# Passage for review
--------------------
While Don is grounded his friend Joe brings him a video game. Don stands at his bedroom window, & Joe stands directly below the window. If Joe throws the game to Don with an initial velocity of 35 feet per second, an equation for the height "h" feet of the game after "t" seconds is:
h = -16t^2 + 35t + 5.
a. If the window is 25 feet above the ground, will Don have 0,1, or 2 chances to catch the game?
b. If Don is unable to catch the game, when will it hit the ground?
1 Answer
- Anonymous1 decade agoFavorite Answer
(i) In order to see how many chances Don has to catch the game, we need to see how many times the game is 25 feet above the ground. This occurs when h = 25.
So we have:
25 = -16t^2 + 35t + 5
==> 16t^2 - 35t + 20 = 0.
--------------------
# Source material

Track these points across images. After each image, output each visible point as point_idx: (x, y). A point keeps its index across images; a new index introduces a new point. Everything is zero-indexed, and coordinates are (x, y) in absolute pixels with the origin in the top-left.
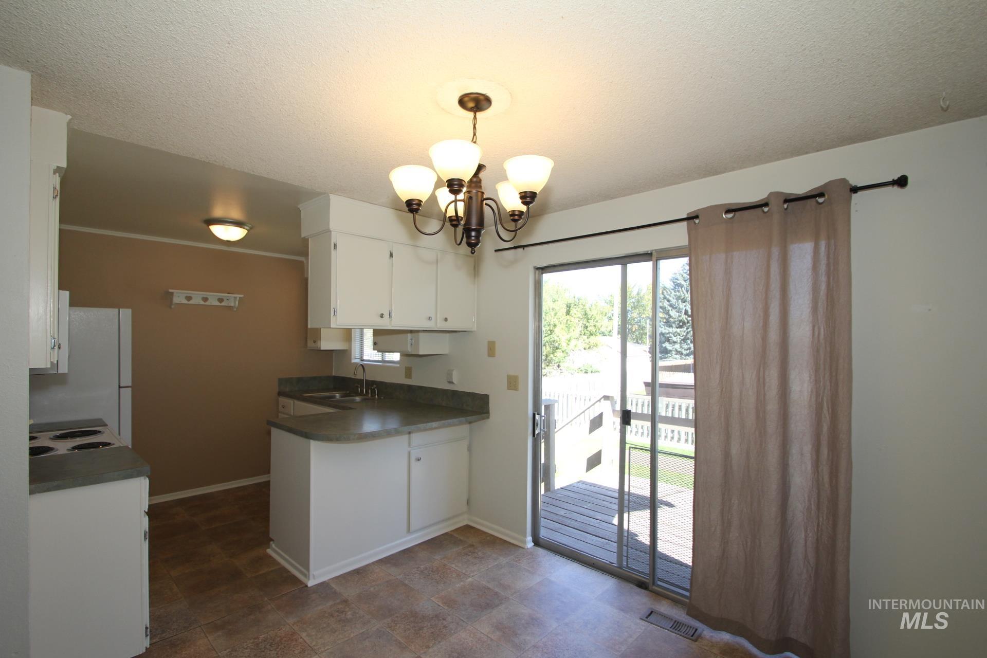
--------------------
# Study questions
1. Reproduce word for word the portion of the video game problem from "b. If Don is" to "when h = 25.".
2. In the video game problem, at what initial velocity does Joe throw the game to Don?
3. Continue the video game problem from its final line.

# Outputs by task
1.
b. If Don is unable to catch the game, when will it hit the ground?
1 Answer
- Anonymous1 decade agoFavorite Answer
(i) In order to see how many chances Don has to catch the game, we need to see how many times the game is 25 feet above the ground. This occurs when h = 25.

2. 35 feet per second

3.
Using the discriminant:
b^2 - 4ac = (-35)^2 - 4(16)(20) = -55 < 0.
Since this is negative, the game never gets to him. Thus, he has no chance at getting the game.
(ii) The game will hit the ground when h = 0. This gives:
0 = -16t^2 + 35t + 5
==> 16t^2 - 35t - 5 = 0.
There are two solutions to do this: one negative and one positive. Use the Quadratic Formula to obtain the two values of t and reject the negative one (you cannot have negative time!).
I hope this helps!